そうした中、ホンダでは、EVを欧州に投入する場合、「スモールサイズでもホンダらしさを表現するEVを投入しよう」との発想になったという。つまり、欧州市場を強く意識して企画されたのが「ホンダe」であることを、ホンダは潔く認めているわけだ。

「ホンダe」の車体と電動駆動パーツに関する技術展示

 ホンダのEV開発、市場投入は世界各地で戦略が異なる。中国では北京モーターショーで「ホンダSUV e:コンセプト」を世界初公開し、欧州市場を起点に発案された「ホンダe」とは別の電動化戦略を打ち出している。また北米市場では、ゼネラル・モーターズ(GM)が主体となって開発した「アルティウム」バッテリーとEVプラットフォームをベースにホンダがデザインしたモデルを2023年夏に市場導入することを発表している。

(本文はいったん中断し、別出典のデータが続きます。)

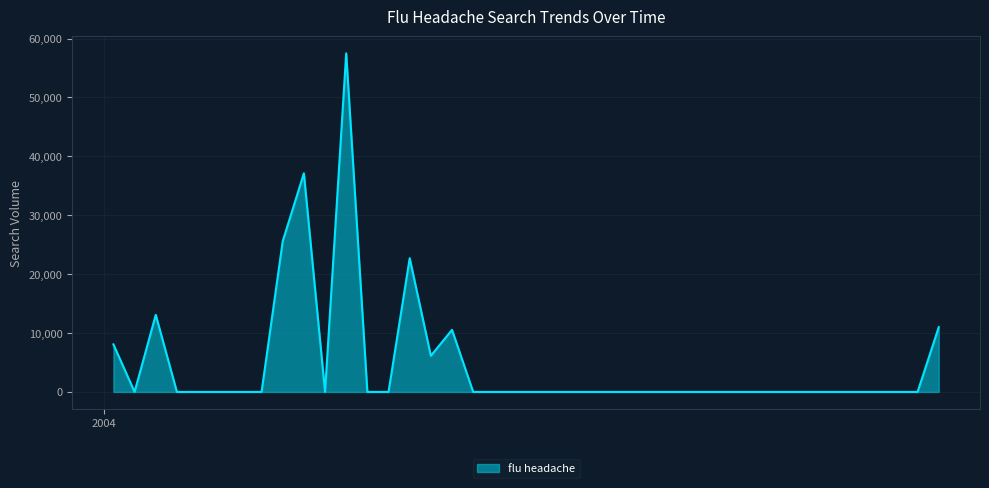

What is the label of the 17th point from the right?

2004-06-13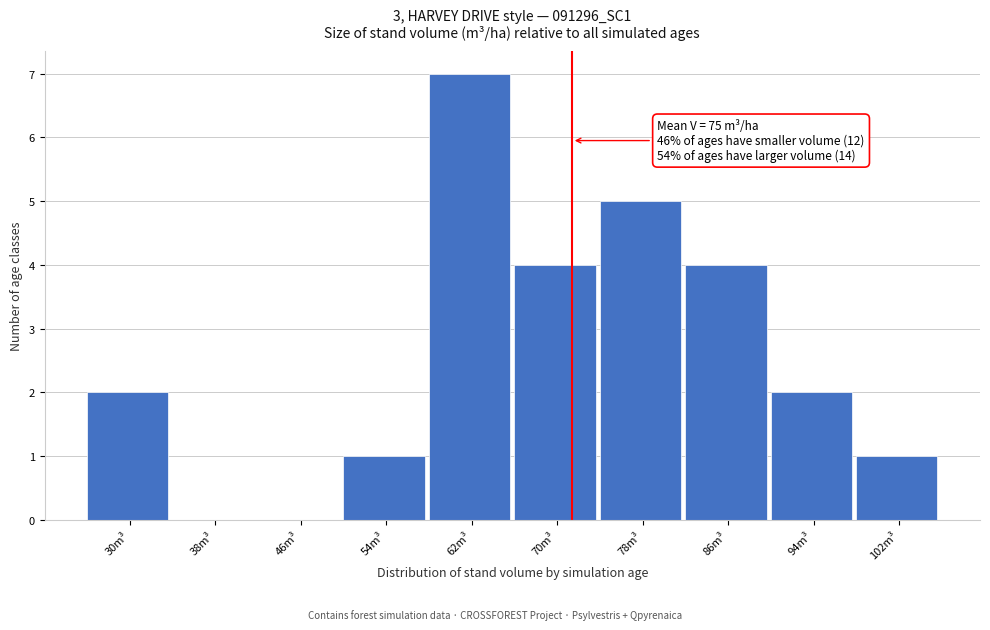

Reading left to right, transcribe all the data shown in this chart.

30m³=2	38m³=0	46m³=0	54m³=1	62m³=7	70m³=4	78m³=5	86m³=4	94m³=2	102m³=1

 こうして世界市場を見わたした上で日本EV市場での「ホンダe」の商品性を見てみると、“都市部や都市部周辺に居住する、生活に余裕がある層に向けた、環境対策イメージするファッショナブルな商品”という立ち位置となる。そのため、日本での予定販売台数は年間1000台にとどまっている。8月末に都内で実施されたユーザー向けイベントでは、そうした方向性を肌感覚で理解できた。

マツダ初のEV「MX-30」、2021年1月に国内登場

 一方で、奇しくも駆動用バッテリーの容量が35.5kWhとホンダeと同値であるマツダ初のEV「MX-30」は、2019年10月に予約を開始し、2020年夏から欧州ディーラーへの配車が始まった。欧州では2020年10月時点で約5200台を受注している。

 日本ではEVバージョン発売に先立ち、マイルドハイブリッドを10月8日に発表し、販売を開始した。日本でのEVバージョンの登場は「2021年1月」(マツダの丸本明社長)としており、販売方法については通常の販売形式やリース販売など「各種方法を検討中」(マツダ関係者)という。

 丸本社長はMX-30マイルドハイブリッドモデルのオンライン発表会見で、マツダの電動車戦略について「『サスティナブルZoom Zoom宣言2030』(注:2017年に発表した経営戦略ビジョン)のなかで公表しているように、(化石燃料の掘削から輸送時、動力源としての利用時までの総括的なCO2削減を考慮する)ウェル・トゥ・ホイールの考え方で、世界各地域の社会状況などを踏まえて、(様々な電動技術を適材適所で展開する)マルチソリューション戦略を目指す」と説明した。